Mein Gehalt und viele andere Kostenfaktoren sind seit Corona deutlich stärker gestiegen als der Stundenpreis bei den meisten Dominas. Daher empfinde ich die aktuellen Preise, meist um die 250–300 €/h, grundsätzlich als fair. Ab ca. 300 €/h dürfte für viele Kunden aber eine gewisse Schmerzgrenze erreicht sein – auch wenn es natürlich Ausnahmen gibt, die noch mehr verlangen.
Was mir jedoch aufgefallen ist (natürlich nur mein persönlicher Eindruck): Das „Drumherum“ rund um die eigentliche Session hat sich verändert. Beispiele:
• Terminvereinbarungen laufen fast nur noch schriftlich und sehr knapp ab.
• Das Vorgespräch ist deutlich kürzer.
• Termine werden eher mal verschoben.
• Nach der Session wirkt es oft hektisch, kaum bis gar kein Runterkommen oder Nachgespräch.
• Auf Feedback nach dem Termin kommt selten eine Antwort.
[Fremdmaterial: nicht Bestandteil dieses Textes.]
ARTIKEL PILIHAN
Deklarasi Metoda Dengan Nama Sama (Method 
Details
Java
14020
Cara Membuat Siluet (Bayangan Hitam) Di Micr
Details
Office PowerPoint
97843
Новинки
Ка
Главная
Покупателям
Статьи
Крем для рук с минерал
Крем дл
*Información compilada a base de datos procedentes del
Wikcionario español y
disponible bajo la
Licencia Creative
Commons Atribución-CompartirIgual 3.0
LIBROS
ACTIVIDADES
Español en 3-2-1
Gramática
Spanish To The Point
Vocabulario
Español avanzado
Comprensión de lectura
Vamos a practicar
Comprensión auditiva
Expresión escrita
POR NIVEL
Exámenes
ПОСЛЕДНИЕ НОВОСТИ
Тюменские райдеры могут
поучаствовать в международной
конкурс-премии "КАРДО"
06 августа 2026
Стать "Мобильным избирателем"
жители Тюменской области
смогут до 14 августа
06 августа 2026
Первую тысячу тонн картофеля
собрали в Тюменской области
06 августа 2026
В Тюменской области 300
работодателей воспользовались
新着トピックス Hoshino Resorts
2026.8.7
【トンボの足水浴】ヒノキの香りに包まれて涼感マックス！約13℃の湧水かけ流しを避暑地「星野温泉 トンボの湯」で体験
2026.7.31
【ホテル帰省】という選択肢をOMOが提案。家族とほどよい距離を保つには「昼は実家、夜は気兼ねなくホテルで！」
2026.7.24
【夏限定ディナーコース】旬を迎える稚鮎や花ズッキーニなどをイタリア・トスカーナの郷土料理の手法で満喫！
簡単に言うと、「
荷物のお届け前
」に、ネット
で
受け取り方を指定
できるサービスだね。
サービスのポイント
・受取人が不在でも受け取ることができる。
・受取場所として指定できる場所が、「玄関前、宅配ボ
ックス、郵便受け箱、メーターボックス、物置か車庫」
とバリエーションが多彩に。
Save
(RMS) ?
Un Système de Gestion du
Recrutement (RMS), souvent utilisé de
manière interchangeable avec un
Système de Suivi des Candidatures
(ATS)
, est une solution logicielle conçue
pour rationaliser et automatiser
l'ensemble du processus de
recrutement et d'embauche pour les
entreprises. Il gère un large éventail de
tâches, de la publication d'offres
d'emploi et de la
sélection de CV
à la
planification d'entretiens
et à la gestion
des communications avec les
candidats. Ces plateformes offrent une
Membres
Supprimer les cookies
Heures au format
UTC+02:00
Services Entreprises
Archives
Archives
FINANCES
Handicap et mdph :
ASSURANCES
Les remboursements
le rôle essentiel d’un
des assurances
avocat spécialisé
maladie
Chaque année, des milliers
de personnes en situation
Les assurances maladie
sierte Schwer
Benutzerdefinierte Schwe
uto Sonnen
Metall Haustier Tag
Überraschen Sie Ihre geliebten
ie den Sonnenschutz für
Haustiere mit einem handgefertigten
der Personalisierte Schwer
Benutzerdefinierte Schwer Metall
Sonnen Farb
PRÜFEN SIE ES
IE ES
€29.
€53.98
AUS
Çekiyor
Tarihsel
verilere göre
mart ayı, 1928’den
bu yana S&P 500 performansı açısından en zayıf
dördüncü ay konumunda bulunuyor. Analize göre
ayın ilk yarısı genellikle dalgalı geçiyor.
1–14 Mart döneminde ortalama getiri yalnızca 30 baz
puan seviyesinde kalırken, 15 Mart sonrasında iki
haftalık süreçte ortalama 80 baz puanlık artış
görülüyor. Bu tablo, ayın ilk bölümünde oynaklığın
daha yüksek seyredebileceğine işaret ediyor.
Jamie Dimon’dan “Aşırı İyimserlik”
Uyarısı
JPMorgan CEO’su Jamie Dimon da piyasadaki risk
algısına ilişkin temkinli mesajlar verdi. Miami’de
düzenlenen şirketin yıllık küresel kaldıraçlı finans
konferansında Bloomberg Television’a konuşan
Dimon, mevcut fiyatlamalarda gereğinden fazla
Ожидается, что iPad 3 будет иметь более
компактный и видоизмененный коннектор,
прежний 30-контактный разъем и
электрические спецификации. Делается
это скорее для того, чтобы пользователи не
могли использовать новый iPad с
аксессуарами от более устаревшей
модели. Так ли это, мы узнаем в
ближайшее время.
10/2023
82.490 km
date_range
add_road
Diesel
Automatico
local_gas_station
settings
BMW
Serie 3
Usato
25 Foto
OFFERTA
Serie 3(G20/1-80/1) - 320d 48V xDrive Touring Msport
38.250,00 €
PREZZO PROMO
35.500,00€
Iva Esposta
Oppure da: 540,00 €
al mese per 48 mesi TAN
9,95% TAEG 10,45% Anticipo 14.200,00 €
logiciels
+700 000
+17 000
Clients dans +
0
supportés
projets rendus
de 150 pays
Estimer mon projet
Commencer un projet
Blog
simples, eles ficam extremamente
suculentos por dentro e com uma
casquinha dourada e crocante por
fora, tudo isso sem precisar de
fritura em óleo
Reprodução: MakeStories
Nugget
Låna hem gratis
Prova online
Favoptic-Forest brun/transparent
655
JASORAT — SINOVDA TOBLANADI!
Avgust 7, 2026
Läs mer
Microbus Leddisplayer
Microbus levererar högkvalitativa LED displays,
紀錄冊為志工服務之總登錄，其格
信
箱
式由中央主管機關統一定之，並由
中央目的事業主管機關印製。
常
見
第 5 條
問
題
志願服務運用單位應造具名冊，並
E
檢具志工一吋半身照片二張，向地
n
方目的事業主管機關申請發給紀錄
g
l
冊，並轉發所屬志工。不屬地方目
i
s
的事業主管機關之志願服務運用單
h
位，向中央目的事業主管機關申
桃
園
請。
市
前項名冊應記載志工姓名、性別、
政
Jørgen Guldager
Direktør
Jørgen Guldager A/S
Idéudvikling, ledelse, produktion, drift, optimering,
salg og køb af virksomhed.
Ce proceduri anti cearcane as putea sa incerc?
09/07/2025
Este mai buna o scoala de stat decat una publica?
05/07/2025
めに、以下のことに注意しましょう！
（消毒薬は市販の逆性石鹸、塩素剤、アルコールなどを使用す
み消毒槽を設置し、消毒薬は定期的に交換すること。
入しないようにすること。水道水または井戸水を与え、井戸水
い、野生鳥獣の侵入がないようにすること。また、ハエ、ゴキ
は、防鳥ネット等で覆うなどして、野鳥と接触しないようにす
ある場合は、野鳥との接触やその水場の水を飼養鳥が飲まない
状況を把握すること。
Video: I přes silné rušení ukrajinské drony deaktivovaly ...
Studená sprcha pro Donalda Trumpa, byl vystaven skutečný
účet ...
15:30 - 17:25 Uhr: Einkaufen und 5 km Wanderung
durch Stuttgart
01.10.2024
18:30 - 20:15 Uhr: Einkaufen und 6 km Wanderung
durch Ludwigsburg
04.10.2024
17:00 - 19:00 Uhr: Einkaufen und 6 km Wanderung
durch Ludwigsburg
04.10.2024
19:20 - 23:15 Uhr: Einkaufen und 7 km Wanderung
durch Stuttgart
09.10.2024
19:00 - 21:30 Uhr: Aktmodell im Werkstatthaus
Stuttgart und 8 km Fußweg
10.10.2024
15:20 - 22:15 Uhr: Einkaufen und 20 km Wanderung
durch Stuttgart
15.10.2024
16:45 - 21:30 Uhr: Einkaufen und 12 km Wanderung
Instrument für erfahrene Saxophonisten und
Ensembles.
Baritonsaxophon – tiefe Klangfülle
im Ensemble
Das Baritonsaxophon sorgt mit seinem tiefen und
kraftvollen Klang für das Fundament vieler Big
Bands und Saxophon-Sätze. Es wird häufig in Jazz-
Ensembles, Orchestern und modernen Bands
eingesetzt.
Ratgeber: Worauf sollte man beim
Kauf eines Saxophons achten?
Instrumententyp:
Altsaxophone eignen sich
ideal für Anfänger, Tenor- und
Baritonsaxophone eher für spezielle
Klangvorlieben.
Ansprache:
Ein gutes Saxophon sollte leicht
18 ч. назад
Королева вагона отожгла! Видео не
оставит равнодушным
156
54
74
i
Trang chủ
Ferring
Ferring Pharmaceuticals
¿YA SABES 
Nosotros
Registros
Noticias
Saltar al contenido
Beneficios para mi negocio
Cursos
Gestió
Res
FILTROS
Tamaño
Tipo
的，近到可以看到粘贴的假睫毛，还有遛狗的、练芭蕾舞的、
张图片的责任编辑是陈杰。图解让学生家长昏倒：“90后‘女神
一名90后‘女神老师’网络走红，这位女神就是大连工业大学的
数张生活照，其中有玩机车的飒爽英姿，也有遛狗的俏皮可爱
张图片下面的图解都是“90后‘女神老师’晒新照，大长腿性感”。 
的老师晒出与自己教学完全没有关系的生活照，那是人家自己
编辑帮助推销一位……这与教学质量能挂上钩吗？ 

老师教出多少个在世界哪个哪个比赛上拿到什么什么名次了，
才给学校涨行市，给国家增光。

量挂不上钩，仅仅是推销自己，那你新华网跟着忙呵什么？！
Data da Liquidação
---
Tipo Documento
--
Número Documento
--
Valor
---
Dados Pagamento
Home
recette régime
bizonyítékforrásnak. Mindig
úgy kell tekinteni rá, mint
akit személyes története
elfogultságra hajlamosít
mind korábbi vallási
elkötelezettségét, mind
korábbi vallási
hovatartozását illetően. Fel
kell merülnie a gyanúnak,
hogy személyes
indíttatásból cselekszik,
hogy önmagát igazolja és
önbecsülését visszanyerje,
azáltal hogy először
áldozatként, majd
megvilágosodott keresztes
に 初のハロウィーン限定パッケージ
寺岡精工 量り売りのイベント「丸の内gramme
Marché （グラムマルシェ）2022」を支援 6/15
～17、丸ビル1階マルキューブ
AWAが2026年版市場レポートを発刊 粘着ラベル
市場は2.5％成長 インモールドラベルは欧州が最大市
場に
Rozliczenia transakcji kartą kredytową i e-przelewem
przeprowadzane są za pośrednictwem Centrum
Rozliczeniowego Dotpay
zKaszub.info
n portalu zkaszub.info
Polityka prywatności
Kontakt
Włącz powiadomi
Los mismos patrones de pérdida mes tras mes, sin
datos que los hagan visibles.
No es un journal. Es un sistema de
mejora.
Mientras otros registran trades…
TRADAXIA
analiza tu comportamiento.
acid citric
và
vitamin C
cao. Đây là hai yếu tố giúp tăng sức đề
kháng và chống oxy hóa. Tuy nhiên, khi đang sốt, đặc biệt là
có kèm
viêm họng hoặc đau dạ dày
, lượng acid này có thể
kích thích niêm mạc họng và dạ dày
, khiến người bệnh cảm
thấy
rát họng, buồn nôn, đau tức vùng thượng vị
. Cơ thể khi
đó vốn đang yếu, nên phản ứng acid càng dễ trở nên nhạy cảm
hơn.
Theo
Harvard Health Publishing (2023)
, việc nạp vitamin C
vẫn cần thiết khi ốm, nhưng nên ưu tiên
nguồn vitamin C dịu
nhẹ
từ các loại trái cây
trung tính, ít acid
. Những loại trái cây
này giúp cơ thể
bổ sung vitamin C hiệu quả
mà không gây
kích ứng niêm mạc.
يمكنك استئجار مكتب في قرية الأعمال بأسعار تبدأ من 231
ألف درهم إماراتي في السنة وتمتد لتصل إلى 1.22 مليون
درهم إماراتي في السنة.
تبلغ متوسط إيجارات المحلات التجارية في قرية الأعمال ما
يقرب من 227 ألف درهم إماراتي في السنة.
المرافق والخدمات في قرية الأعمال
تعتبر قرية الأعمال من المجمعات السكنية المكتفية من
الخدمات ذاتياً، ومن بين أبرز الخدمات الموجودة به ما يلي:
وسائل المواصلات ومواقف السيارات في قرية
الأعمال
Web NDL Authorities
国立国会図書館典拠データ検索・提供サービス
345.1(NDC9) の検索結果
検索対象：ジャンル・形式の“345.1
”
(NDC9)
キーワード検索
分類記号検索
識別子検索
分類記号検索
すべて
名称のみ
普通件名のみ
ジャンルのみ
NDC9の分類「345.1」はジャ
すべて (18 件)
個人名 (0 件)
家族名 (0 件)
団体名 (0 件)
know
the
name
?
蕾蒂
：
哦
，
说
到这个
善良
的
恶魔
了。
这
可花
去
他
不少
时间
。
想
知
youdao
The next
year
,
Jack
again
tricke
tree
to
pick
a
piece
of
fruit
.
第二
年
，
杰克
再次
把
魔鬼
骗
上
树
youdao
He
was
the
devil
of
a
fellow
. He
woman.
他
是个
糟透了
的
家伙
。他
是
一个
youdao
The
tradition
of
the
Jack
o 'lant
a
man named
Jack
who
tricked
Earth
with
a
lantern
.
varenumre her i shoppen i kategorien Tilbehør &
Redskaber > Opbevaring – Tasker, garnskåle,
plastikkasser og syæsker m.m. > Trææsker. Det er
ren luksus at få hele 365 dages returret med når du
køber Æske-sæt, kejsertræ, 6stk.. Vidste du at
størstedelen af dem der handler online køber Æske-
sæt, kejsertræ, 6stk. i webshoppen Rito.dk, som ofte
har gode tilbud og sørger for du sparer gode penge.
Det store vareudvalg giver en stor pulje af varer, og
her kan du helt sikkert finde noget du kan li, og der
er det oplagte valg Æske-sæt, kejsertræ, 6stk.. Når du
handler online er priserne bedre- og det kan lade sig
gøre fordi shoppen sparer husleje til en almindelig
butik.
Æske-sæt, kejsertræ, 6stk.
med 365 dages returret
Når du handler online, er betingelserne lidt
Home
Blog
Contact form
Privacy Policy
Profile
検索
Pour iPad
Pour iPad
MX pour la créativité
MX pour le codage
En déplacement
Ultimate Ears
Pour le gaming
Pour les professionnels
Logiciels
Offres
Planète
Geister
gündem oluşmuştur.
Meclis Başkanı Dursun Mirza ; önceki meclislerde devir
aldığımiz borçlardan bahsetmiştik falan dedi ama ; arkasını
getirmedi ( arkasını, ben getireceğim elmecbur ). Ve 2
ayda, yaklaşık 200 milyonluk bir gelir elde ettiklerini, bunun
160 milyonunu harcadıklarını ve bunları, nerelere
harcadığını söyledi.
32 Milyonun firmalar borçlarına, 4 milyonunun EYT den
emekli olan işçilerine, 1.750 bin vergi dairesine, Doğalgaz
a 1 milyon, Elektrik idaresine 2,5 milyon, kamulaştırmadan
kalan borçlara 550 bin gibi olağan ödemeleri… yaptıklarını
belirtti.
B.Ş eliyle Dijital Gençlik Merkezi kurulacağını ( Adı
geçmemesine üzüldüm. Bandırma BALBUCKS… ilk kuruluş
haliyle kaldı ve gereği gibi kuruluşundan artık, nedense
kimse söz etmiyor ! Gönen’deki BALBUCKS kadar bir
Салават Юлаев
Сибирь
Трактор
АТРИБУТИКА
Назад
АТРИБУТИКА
Ein möglicher Grund dafür könnte sein, dass die Rahmenbedingungen anders geworden sind: Mehr Nachfrage, engere Terminpläne, vielleicht auch gestiegene Belastung. Dadurch entsteht das Bedürfnis, Prozesse effizienter und „schlanker“ zu gestalten. Für die Domina bedeutet das: Sie verdient ausschließlich an der reinen Sessionzeit, während Vorgespräche, Kommunikation oder Nachbereitung aus ihrer Sicht unbezahlte Zeit darstellen.
Aus Zeitmanagement-Sicht ist es nachvollziehbar, dass genau diese Bereiche dann gekürzt werden. Für den Gast bedeutet es aber, dass zwar die Preise nicht übermäßig gestiegen sind, das gesamte Erlebnis drumherum jedoch weniger intensiv wirkt. Der Wert pro Stunde bleibt gleich, der Wert pro Session kann sich dagegen geringer anfühlen.
Außerdem nutzen eben mehr Dominas die Möglichkeit passives Einkommen zu aktivieren, durch ,,Fanseiten‘‘ oder eben Findom.